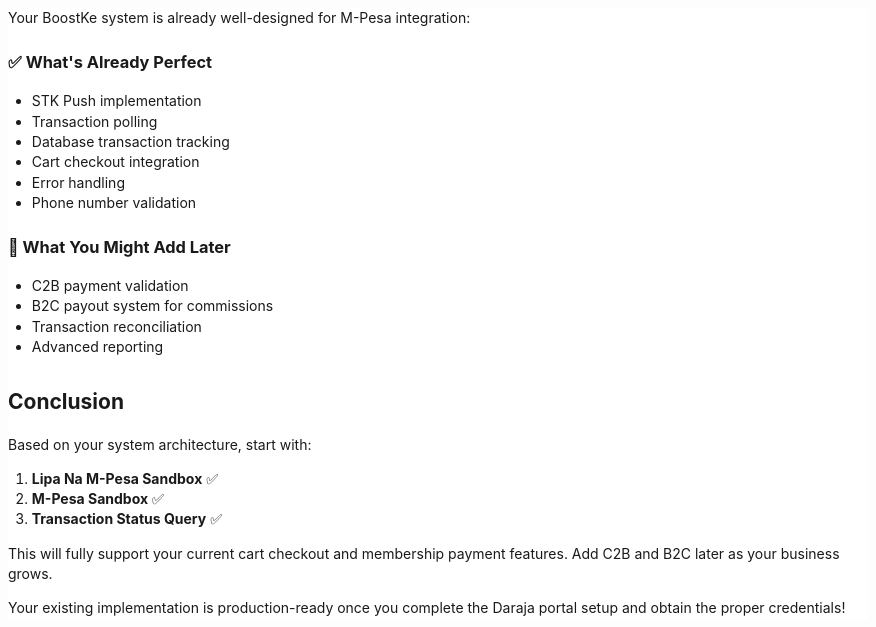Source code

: Your BoostKe system is already well-designed for M-Pesa integration:

### ✅ What's Already Perfect
- STK Push implementation
- Transaction polling
- Database transaction tracking
- Cart checkout integration
- Error handling
- Phone number validation

### 🔧 What You Might Add Later
- C2B payment validation
- B2C payout system for commissions
- Transaction reconciliation
- Advanced reporting

## Conclusion

Based on your system architecture, start with:
1. **Lipa Na M-Pesa Sandbox** ✅
2. **M-Pesa Sandbox** ✅
3. **Transaction Status Query** ✅

This will fully support your current cart checkout and membership payment features. Add C2B and B2C later as your business grows.

Your existing implementation is production-ready once you complete the Daraja portal setup and obtain the proper credentials!
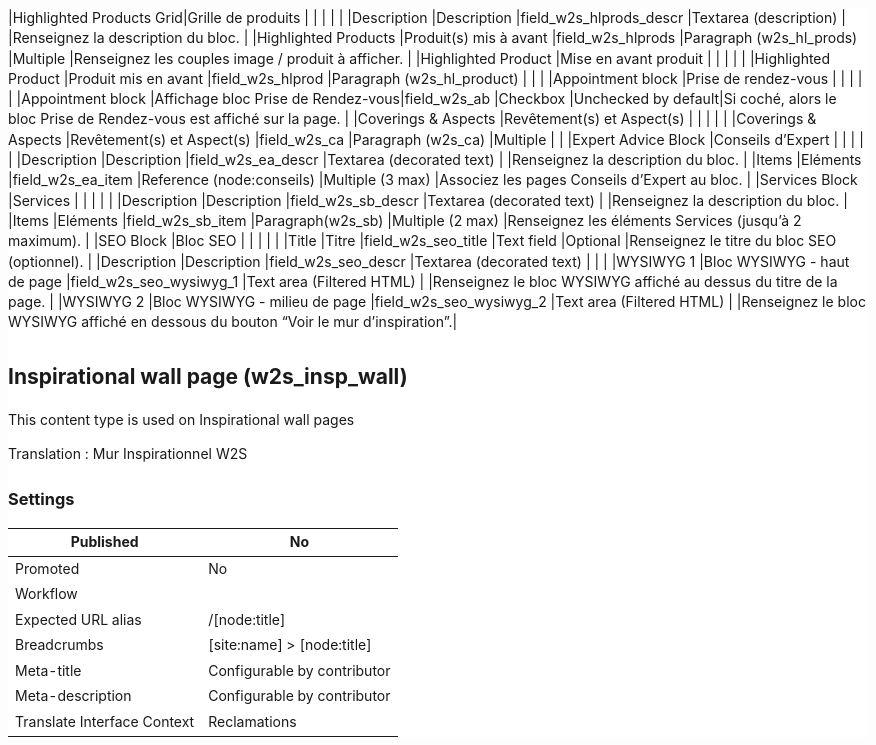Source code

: |Highlighted Products Grid|Grille de produits                 |                          |                                  |                    |                                                                                    |
|Description              |Description                        |field_w2s_hlprods_descr   |Textarea (description)            |                    |Renseignez la description du bloc.                                                  |
|Highlighted Products     |Produit(s) mis à avant             |field_w2s_hlprods         |Paragraph (w2s_hl_prods)          |Multiple            |Renseignez les couples image / produit à afficher.                                  |
|Highlighted Product      |Mise en avant produit              |                          |                                  |                    |                                                                                    |
|Highlighted Product      |Produit mis en avant               |field_w2s_hlprod          |Paragraph (w2s_hl_product)        |                    |                                                                                    |
|Appointment block        |Prise de rendez-vous               |                          |                                  |                    |                                                                                    |
|Appointment block        |Affichage bloc Prise de Rendez-vous|field_w2s_ab              |Checkbox                          |Unchecked by default|Si coché, alors le bloc Prise de Rendez-vous est affiché sur la page.               |
|Coverings & Aspects      |Revêtement(s) et Aspect(s)         |                          |                                  |                    |                                                                                    |
|Coverings & Aspects      |Revêtement(s) et Aspect(s)         |field_w2s_ca              |Paragraph (w2s_ca)                |Multiple            |                                                                                    |
|Expert Advice Block      |Conseils d’Expert                  |                          |                                  |                    |                                                                                    |
|Description              |Description                        |field_w2s_ea_descr        |Textarea (decorated text)         |                    |Renseignez la description du bloc.                                                  |
|Items                    |Eléments                           |field_w2s_ea_item         |Reference (node:conseils)         |Multiple (3 max)    |Associez les pages Conseils d’Expert au bloc.                                       |
|Services Block           |Services                           |                          |                                  |                    |                                                                                    |
|Description              |Description                        |field_w2s_sb_descr        |Textarea (decorated text)         |                    |Renseignez la description du bloc.                                                  |
|Items                    |Eléments                           |field_w2s_sb_item         |Paragraph(w2s_sb)                 |Multiple (2 max)    |Renseignez les éléments Services (jusqu’à 2 maximum).                               |
|SEO Block                |Bloc SEO                           |                          |                                  |                    |                                                                                    |
|Title                    |Titre                              |field_w2s_seo_title       |Text field                        |Optional            |Renseignez le titre du bloc SEO (optionnel).                                        |
|Description              |Description                        |field_w2s_seo_descr       |Textarea (decorated text)         |                    |                                                                                    |
|WYSIWYG 1                |Bloc WYSIWYG - haut de page        |field_w2s_seo_wysiwyg_1   |Text area (Filtered HTML)         |                    |Renseignez le bloc WYSIWYG affiché au dessus du titre de la page.                   |
|WYSIWYG 2                |Bloc WYSIWYG - milieu de page      |field_w2s_seo_wysiwyg_2   |Text area (Filtered HTML)         |                    |Renseignez le bloc WYSIWYG affiché en dessous du bouton “Voir le mur d’inspiration”.|


## **Inspirational wall page (w2s\_insp\_wall)**
This content type is used on Inspirational wall pages 

Translation : Mur Inspirationnel W2S
### Settings

| Published                   | No                             |
| --------------------------- | ------------------------------ |
| Promoted                    | No                             |
| Workflow                    |                                |
| Expected URL alias          | /\[node:title\]                |
| Breadcrumbs                 | \[site:name\] > \[node:title\] |
| Meta-title                  | Configurable by contributor    |
| Meta-description            | Configurable by contributor    |
| Translate Interface Context | Reclamations                   |
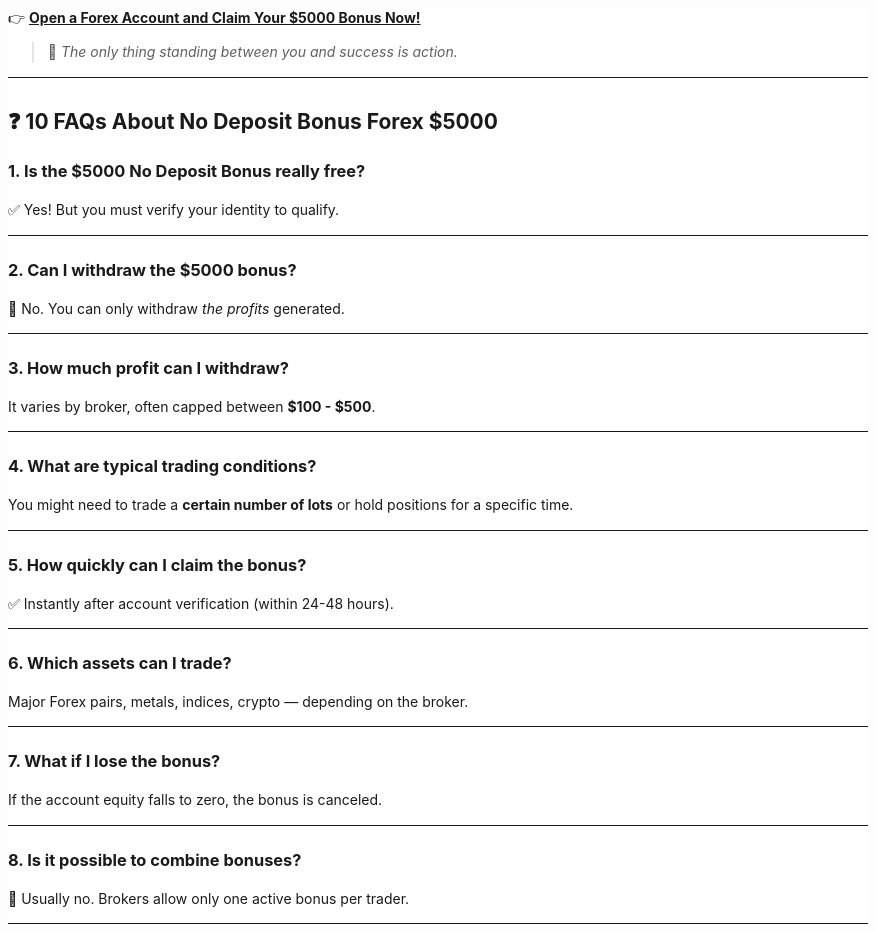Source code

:👉 **[Open a Forex Account and Claim Your $5000 Bonus Now!](#)**

> 🚀 _The only thing standing between you and success is action._

---

## ❓ 10 FAQs About No Deposit Bonus Forex $5000

### 1. Is the $5000 No Deposit Bonus really free?

✅ Yes! But you must verify your identity to qualify.

---

### 2. Can I withdraw the $5000 bonus?

🚫 No. You can only withdraw *the profits* generated.

---

### 3. How much profit can I withdraw?

It varies by broker, often capped between **$100 - $500**.

---

### 4. What are typical trading conditions?

You might need to trade a **certain number of lots** or hold positions for a specific time.

---

### 5. How quickly can I claim the bonus?

✅ Instantly after account verification (within 24-48 hours).

---

### 6. Which assets can I trade?

Major Forex pairs, metals, indices, crypto — depending on the broker.

---

### 7. What if I lose the bonus?

If the account equity falls to zero, the bonus is canceled.

---

### 8. Is it possible to combine bonuses?

🚫 Usually no. Brokers allow only one active bonus per trader.

---
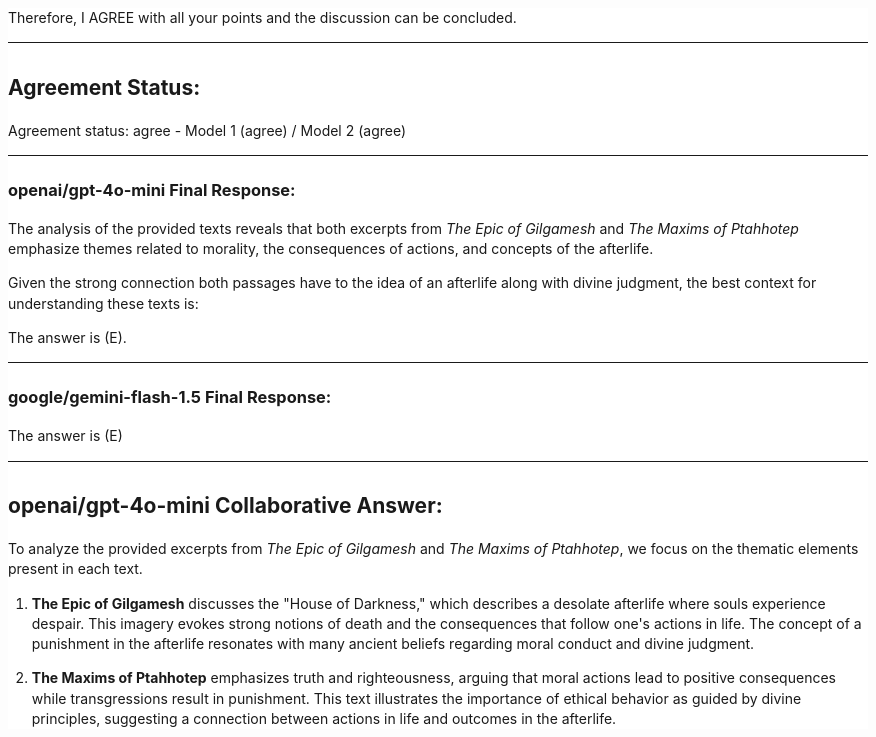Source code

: Therefore, I AGREE with all your points and the discussion can be concluded.



[//]: # (2024-11-17 21:00:23)

---




[//]: # (2024-11-17 21:00:23)
## Agreement Status:


[//]: # (2024-11-17 21:00:23)
Agreement status: agree - Model 1 (agree) / Model 2 (agree)


[//]: # (2024-11-17 21:00:23)

---




[//]: # (2024-11-17 21:00:26)
### openai/gpt-4o-mini Final Response:


[//]: # (2024-11-17 21:00:26)
The analysis of the provided texts reveals that both excerpts from *The Epic of Gilgamesh* and *The Maxims of Ptahhotep* emphasize themes related to morality, the consequences of actions, and concepts of the afterlife.

Given the strong connection both passages have to the idea of an afterlife along with divine judgment, the best context for understanding these texts is:

The answer is (E).


[//]: # (2024-11-17 21:00:26)

---




[//]: # (2024-11-17 21:00:29)
### google/gemini-flash-1.5 Final Response:


[//]: # (2024-11-17 21:00:29)
The answer is (E)



[//]: # (2024-11-17 21:00:29)

---




[//]: # (2024-11-17 21:00:36)
## openai/gpt-4o-mini Collaborative Answer:


[//]: # (2024-11-17 21:00:36)
To analyze the provided excerpts from *The Epic of Gilgamesh* and *The Maxims of Ptahhotep*, we focus on the thematic elements present in each text.

1. **The Epic of Gilgamesh** discusses the "House of Darkness," which describes a desolate afterlife where souls experience despair. This imagery evokes strong notions of death and the consequences that follow one's actions in life. The concept of a punishment in the afterlife resonates with many ancient beliefs regarding moral conduct and divine judgment.

2. **The Maxims of Ptahhotep** emphasizes truth and righteousness, arguing that moral actions lead to positive consequences while transgressions result in punishment. This text illustrates the importance of ethical behavior as guided by divine principles, suggesting a connection between actions in life and outcomes in the afterlife.


[//]: # (2024-11-17 21:00:01)
[//]: # (2024-11-17 21:00:01)
[//]: # (2024-11-17 21:00:01)
[//]: # (2024-11-17 21:00:01)
[//]: # (2024-11-17 21:00:01)
[//]: # (2024-11-17 21:00:01)
[//]: # (2024-11-17 21:00:11)
[//]: # (2024-11-17 21:00:11)
[//]: # (2024-11-17 21:00:11)
[//]: # (2024-11-17 21:00:15)
[//]: # (2024-11-17 21:00:15)
[//]: # (2024-11-17 21:00:15)
[//]: # (2024-11-17 21:00:21)
[//]: # (2024-11-17 21:00:21)
[//]: # (2024-11-17 21:00:21)
[//]: # (2024-11-17 21:00:38)
[//]: # (2024-11-17 21:00:38)
[//]: # (2024-11-17 21:00:38)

- Required work
Only lines holding "What" are wanted; copy all of them from the listing.

- Response for this exercise
### ✅ What's Already Perfect
### 🔧 What You Might Add Later
### 4. What are typical trading conditions?
### 7. What if I lose the bonus?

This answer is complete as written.